MOHAVE COUNTY – Mohave County supervisors are supporting a Mohave Community College (MCC) initiative to establish an advanced manufacturing training center in Kingman. Board approval came during Monday’s meeting to send a letter of support to Dist. 5 representative Regina Cobb, who is attempting to secure supplemental funding from the state.

Dist. 1 Sup Travis Lingenfelter said the proposed center would provide training for various trades supporting local business and industry.

“Not everybody in the county can have a four-year degree,” Lingenfelter said. “This training facility that the college is going for is for truck driving, for the trades and for all of those workforce manufacturing type skill sets that are important to Mohave County.”

MCC President Dr. Stacy Klippenstein told the board that Sunbelt Development is donating ten acres for the project at a second phase industrial park the city is working to secure and develop.

“Our goal is to be able to create training that’s centered around foundations of manufacturing, electrical controls, robotics, machining, hydraulics, neumatics, process control and many more,” Klippenstein said. “Our main goal is really to help Kingman and Mohave County advance in bringing new business and industries into this area.”

Klippenstein said MCC plans to fund most of the project, but hopes for state aid through Cobb’s effort. He said total project cost is estimated at about $8 million; $5.5 million to build the 20,000 sq. ft.-plus center, $1.5 million for equipment procurement and curriculum development and $700,000 for site improvements that would include a CDL training range.

Klippenstein said businesses in Lake Havasu and Bullhead City can make arrangements to have employees or work teams engage in training that would be tailor-made for their operations.

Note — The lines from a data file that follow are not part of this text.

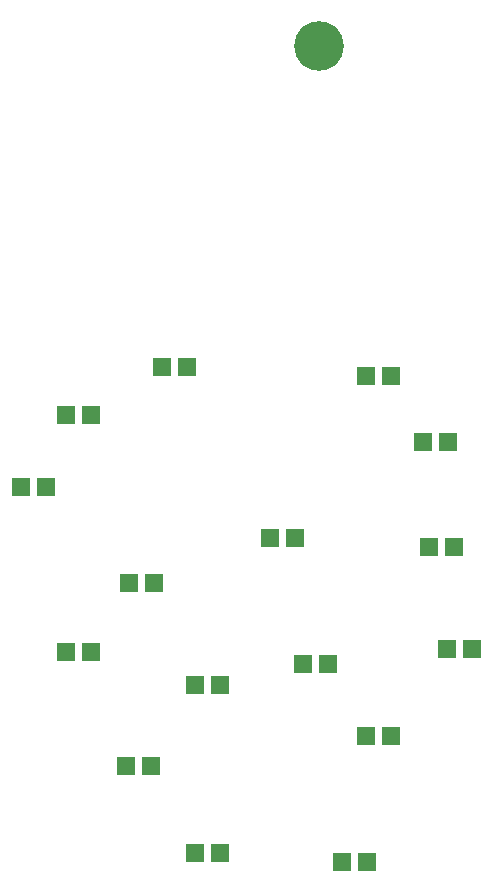
<source format=gbr>
G04 #@! TF.FileFunction,Soldermask,Bot*
%FSLAX46Y46*%
G04 Gerber Fmt 4.6, Leading zero omitted, Abs format (unit mm)*
G04 Created by KiCad (PCBNEW 4.0.4-snap1-stable) date Mon Feb 25 19:09:27 2019*
%MOMM*%
%LPD*%
G01*
G04 APERTURE LIST*
%ADD10C,0.100000*%
%ADD11R,1.598880X1.598880*%
%ADD12C,4.200000*%
G04 APERTURE END LIST*
D10*
D11*
X137193020Y-90678000D03*
X135094980Y-90678000D03*
X145321020Y-86614000D03*
X143222980Y-86614000D03*
X160494980Y-87376000D03*
X162593020Y-87376000D03*
X165320980Y-92964000D03*
X167419020Y-92964000D03*
X133383020Y-96774000D03*
X131284980Y-96774000D03*
X140428980Y-104902000D03*
X142527020Y-104902000D03*
X152366980Y-101092000D03*
X154465020Y-101092000D03*
X165828980Y-101854000D03*
X167927020Y-101854000D03*
X137193020Y-110744000D03*
X135094980Y-110744000D03*
X155160980Y-111760000D03*
X157259020Y-111760000D03*
X167352980Y-110490000D03*
X169451020Y-110490000D03*
X140174980Y-120396000D03*
X142273020Y-120396000D03*
X162593020Y-117856000D03*
X160494980Y-117856000D03*
X148115020Y-113538000D03*
X146016980Y-113538000D03*
X160561020Y-128524000D03*
X158462980Y-128524000D03*
X148115020Y-127762000D03*
X146016980Y-127762000D03*
D12*
X156464000Y-59436000D03*
M02*

</source>
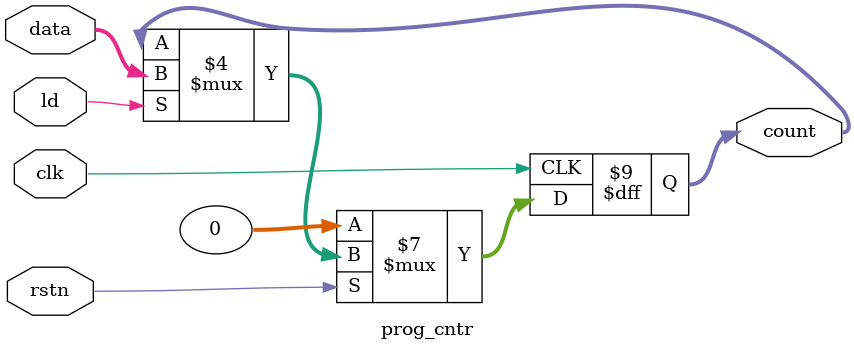
<source format=sv>
`timescale 1ns / 1ps


module prog_cntr(
    input clk,
    input rstn,
    input ld,
    input logic [31:0] data,
    output logic [31:0] count
    );
    
    always_ff @(posedge clk)
    begin
        if (rstn == 0)
            count <=  0;
        else if (ld == 1)
            count <= data;
    end
    
endmodule

</source>
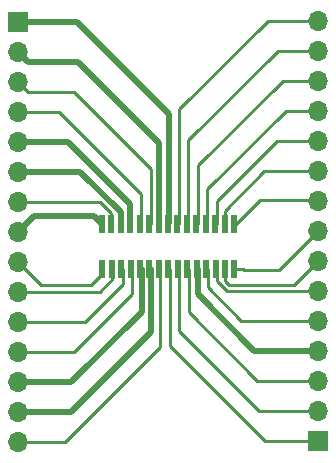
<source format=gbr>
G04 #@! TF.GenerationSoftware,KiCad,Pcbnew,(5.1.6)-1*
G04 #@! TF.CreationDate,2020-12-13T19:23:20+01:00*
G04 #@! TF.ProjectId,ACM Breakout,41434d20-4272-4656-916b-6f75742e6b69,rev?*
G04 #@! TF.SameCoordinates,Original*
G04 #@! TF.FileFunction,Copper,L1,Top*
G04 #@! TF.FilePolarity,Positive*
%FSLAX46Y46*%
G04 Gerber Fmt 4.6, Leading zero omitted, Abs format (unit mm)*
G04 Created by KiCad (PCBNEW (5.1.6)-1) date 2020-12-13 19:23:20*
%MOMM*%
%LPD*%
G01*
G04 APERTURE LIST*
G04 #@! TA.AperFunction,SMDPad,CuDef*
%ADD10R,0.550000X1.500000*%
G04 #@! TD*
G04 #@! TA.AperFunction,ComponentPad*
%ADD11R,1.700000X1.700000*%
G04 #@! TD*
G04 #@! TA.AperFunction,ComponentPad*
%ADD12O,1.700000X1.700000*%
G04 #@! TD*
G04 #@! TA.AperFunction,Conductor*
%ADD13C,0.254000*%
G04 #@! TD*
G04 #@! TA.AperFunction,Conductor*
%ADD14C,0.500000*%
G04 #@! TD*
G04 APERTURE END LIST*
D10*
X-5600000Y1900000D03*
X-5574600Y-1900000D03*
X-4800000Y1900000D03*
X-4774600Y-1900000D03*
X-4000000Y1900000D03*
X-3974600Y-1900000D03*
X-3200000Y1900000D03*
X-3174600Y-1900000D03*
X-2400000Y1900000D03*
X-2374600Y-1900000D03*
X-1600000Y1900000D03*
X-1574600Y-1900000D03*
X-800000Y1900000D03*
X-774600Y-1900000D03*
X0Y1900000D03*
X25400Y-1900000D03*
X800000Y1900000D03*
X825400Y-1900000D03*
X1600000Y1900000D03*
X1625400Y-1900000D03*
X2400000Y1900000D03*
X2425400Y-1900000D03*
X3200000Y1900000D03*
X3225400Y-1900000D03*
X4000000Y1900000D03*
X4025400Y-1900000D03*
X4800000Y1900000D03*
X4825400Y-1900000D03*
X5600000Y1900000D03*
X5625400Y-1900000D03*
D11*
X-12700000Y19000000D03*
D12*
X-12700000Y16460000D03*
X-12700000Y13920000D03*
X-12700000Y11380000D03*
X-12700000Y8840000D03*
X-12700000Y6300000D03*
X-12700000Y3760000D03*
X-12700000Y1220000D03*
X-12700000Y-1320000D03*
X-12700000Y-3860000D03*
X-12700000Y-6400000D03*
X-12700000Y-8940000D03*
X-12700000Y-11480000D03*
X-12700000Y-14020000D03*
X-12700000Y-16560000D03*
X12700000Y19100000D03*
X12700000Y16560000D03*
X12700000Y14020000D03*
X12700000Y11480000D03*
X12700000Y8940000D03*
X12700000Y6400000D03*
X12700000Y3860000D03*
X12700000Y1320000D03*
X12700000Y-1220000D03*
X12700000Y-3760000D03*
X12700000Y-6300000D03*
X12700000Y-8840000D03*
X12700000Y-11380000D03*
X12700000Y-13920000D03*
D11*
X12700000Y-16460000D03*
D13*
X11850001Y470001D02*
X12700000Y1320000D01*
X9407599Y-1972401D02*
X11850001Y470001D01*
X6453639Y-1972401D02*
X9407599Y-1972401D01*
X6381238Y-1900000D02*
X6453639Y-1972401D01*
X5752400Y-1900000D02*
X6381238Y-1900000D01*
X11850001Y-2069999D02*
X12700000Y-1220000D01*
X10681500Y-3238500D02*
X11850001Y-2069999D01*
X5159900Y-3238500D02*
X10681500Y-3238500D01*
X4825400Y-2904000D02*
X5159900Y-3238500D01*
X4825400Y-1900000D02*
X4825400Y-2904000D01*
X11497919Y-3760000D02*
X12700000Y-3760000D01*
X5008400Y-3760000D02*
X11497919Y-3760000D01*
X4152400Y-2904000D02*
X5008400Y-3760000D01*
X4152400Y-1900000D02*
X4152400Y-2904000D01*
X11497919Y-6300000D02*
X12700000Y-6300000D01*
X6173000Y-6300000D02*
X11497919Y-6300000D01*
X3352400Y-1900000D02*
X3352400Y-3479400D01*
X3352400Y-3479400D02*
X6173000Y-6300000D01*
D14*
X11497919Y-8840000D02*
X12700000Y-8840000D01*
X7316000Y-8840000D02*
X11497919Y-8840000D01*
X2552400Y-1900000D02*
X2552400Y-4076400D01*
X2552400Y-4076400D02*
X7316000Y-8840000D01*
D13*
X11497919Y-11380000D02*
X12700000Y-11380000D01*
X7570000Y-11380000D02*
X11497919Y-11380000D01*
X1752400Y-1900000D02*
X1752400Y-5562400D01*
X1752400Y-5562400D02*
X7570000Y-11380000D01*
X7697000Y-13920000D02*
X12700000Y-13920000D01*
X952400Y-1900000D02*
X952400Y-7175400D01*
X952400Y-7175400D02*
X7697000Y-13920000D01*
X8205000Y-16460000D02*
X12700000Y-16460000D01*
X152400Y-1900000D02*
X152400Y-8407400D01*
X152400Y-8407400D02*
X8205000Y-16460000D01*
X-8686000Y-16560000D02*
X-12700000Y-16560000D01*
X-647600Y-1900000D02*
X-647600Y-8521600D01*
X-647600Y-8521600D02*
X-8686000Y-16560000D01*
D14*
X-8178000Y-14020000D02*
X-12700000Y-14020000D01*
X-1447600Y-1900000D02*
X-1447600Y-7289600D01*
X-1447600Y-7289600D02*
X-8178000Y-14020000D01*
X-11497919Y-11480000D02*
X-12700000Y-11480000D01*
X-8178000Y-11480000D02*
X-11497919Y-11480000D01*
X-2247600Y-1900000D02*
X-2247600Y-5549600D01*
X-2247600Y-5549600D02*
X-8178000Y-11480000D01*
D13*
X-11497919Y-8940000D02*
X-12700000Y-8940000D01*
X-7924000Y-8940000D02*
X-11497919Y-8940000D01*
X-3047600Y-1900000D02*
X-3047600Y-4063600D01*
X-3047600Y-4063600D02*
X-7924000Y-8940000D01*
X-11497919Y-6400000D02*
X-12700000Y-6400000D01*
X-7035000Y-6400000D02*
X-11497919Y-6400000D01*
X-3847600Y-1900000D02*
X-3847600Y-3212600D01*
X-3847600Y-3212600D02*
X-7035000Y-6400000D01*
X-11497919Y-3860000D02*
X-12700000Y-3860000D01*
X-5793998Y-3860000D02*
X-11497919Y-3860000D01*
X-4647600Y-2713602D02*
X-5793998Y-3860000D01*
X-4647600Y-1900000D02*
X-4647600Y-2713602D01*
X-5574600Y-2336100D02*
X-5574600Y-1900000D01*
X-6489700Y-3251200D02*
X-5574600Y-2336100D01*
X-12700000Y-1320000D02*
X-10768800Y-3251200D01*
X-10768800Y-3251200D02*
X-6489700Y-3251200D01*
X12623000Y3937000D02*
X12700000Y3860000D01*
X5727000Y1900000D02*
X7764000Y3937000D01*
X7764000Y3937000D02*
X12623000Y3937000D01*
X11497919Y6400000D02*
X12700000Y6400000D01*
X8165300Y6400000D02*
X11497919Y6400000D01*
X4787900Y3022600D02*
X8165300Y6400000D01*
X4927000Y1900000D02*
X4787900Y2039100D01*
X4787900Y2039100D02*
X4787900Y3022600D01*
X11497919Y8940000D02*
X12700000Y8940000D01*
X9194000Y8940000D02*
X11497919Y8940000D01*
X4127000Y1900000D02*
X4127000Y3873000D01*
X4127000Y3873000D02*
X9194000Y8940000D01*
X9956000Y11480000D02*
X12700000Y11480000D01*
X3327000Y1900000D02*
X3327000Y4851000D01*
X3327000Y4851000D02*
X9956000Y11480000D01*
X9702000Y14020000D02*
X12700000Y14020000D01*
X2527000Y1900000D02*
X2527000Y6845000D01*
X2527000Y6845000D02*
X9702000Y14020000D01*
X9321000Y16560000D02*
X12700000Y16560000D01*
X1727000Y1900000D02*
X1727000Y8966000D01*
X1727000Y8966000D02*
X9321000Y16560000D01*
X8432000Y19100000D02*
X12700000Y19100000D01*
X927000Y1900000D02*
X927000Y11595000D01*
X927000Y11595000D02*
X8432000Y19100000D01*
D14*
X-7697000Y19000000D02*
X-12700000Y19000000D01*
X74999Y11228001D02*
X-7697000Y19000000D01*
X0Y1900000D02*
X74999Y1974999D01*
X74999Y1974999D02*
X74999Y11228001D01*
X-11850001Y15610001D02*
X-12700000Y16460000D01*
X-7609001Y15610001D02*
X-11850001Y15610001D01*
X-725001Y8726001D02*
X-7609001Y15610001D01*
X-800000Y1900000D02*
X-725001Y1974999D01*
X-725001Y1974999D02*
X-725001Y8726001D01*
D13*
X-11850001Y13070001D02*
X-12700000Y13920000D01*
X-7990001Y13070001D02*
X-11850001Y13070001D01*
X-1473000Y1900000D02*
X-1473000Y6553000D01*
X-1473000Y6553000D02*
X-7990001Y13070001D01*
X-11497919Y11380000D02*
X-12700000Y11380000D01*
X-9221000Y11380000D02*
X-11497919Y11380000D01*
X-2273000Y1900000D02*
X-2273000Y4432000D01*
X-2273000Y4432000D02*
X-9221000Y11380000D01*
D14*
X-11497919Y8840000D02*
X-12700000Y8840000D01*
X-8459000Y8840000D02*
X-11497919Y8840000D01*
X-3200000Y1900000D02*
X-3200000Y3581000D01*
X-3200000Y3581000D02*
X-8459000Y8840000D01*
X-7426933Y6300000D02*
X-11497919Y6300000D01*
X-11497919Y6300000D02*
X-12700000Y6300000D01*
X-4000000Y1900000D02*
X-4000000Y2873067D01*
X-4000000Y2873067D02*
X-7426933Y6300000D01*
D13*
X-4800000Y1900000D02*
X-4800000Y2790500D01*
X-11497919Y3760000D02*
X-12700000Y3760000D01*
X-5769500Y3760000D02*
X-11497919Y3760000D01*
X-4800000Y2790500D02*
X-5769500Y3760000D01*
D14*
X-11380000Y2540000D02*
X-12700000Y1220000D01*
X-5600000Y1900000D02*
X-6240000Y2540000D01*
X-6240000Y2540000D02*
X-11380000Y2540000D01*
M02*

</source>
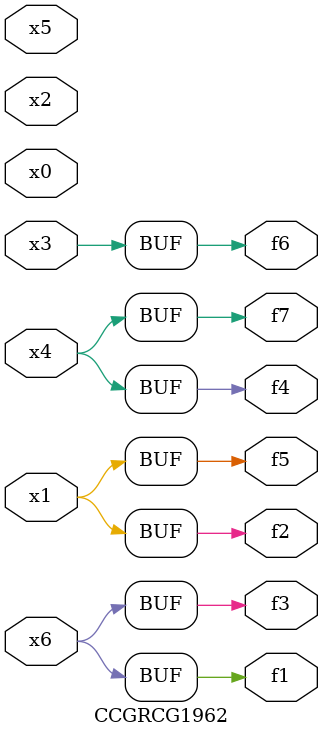
<source format=v>
module CCGRCG1962(
	input x0, x1, x2, x3, x4, x5, x6,
	output f1, f2, f3, f4, f5, f6, f7
);
	assign f1 = x6;
	assign f2 = x1;
	assign f3 = x6;
	assign f4 = x4;
	assign f5 = x1;
	assign f6 = x3;
	assign f7 = x4;
endmodule

</source>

He said some enterprises as far away as Scenic in extreme northwest Mohave County have indicated in interest in just that.

Kingman Mayor Jen Miles said the facility is much needed to help the county develop a workforce better equipped to meet local demand. “This could just set up a talent pool that is going to feed our growth as a regional industrial, transportation, logistics and manufacturing hub,” she said.

Klippenstein the goal is to open the training center in Jan., 2023.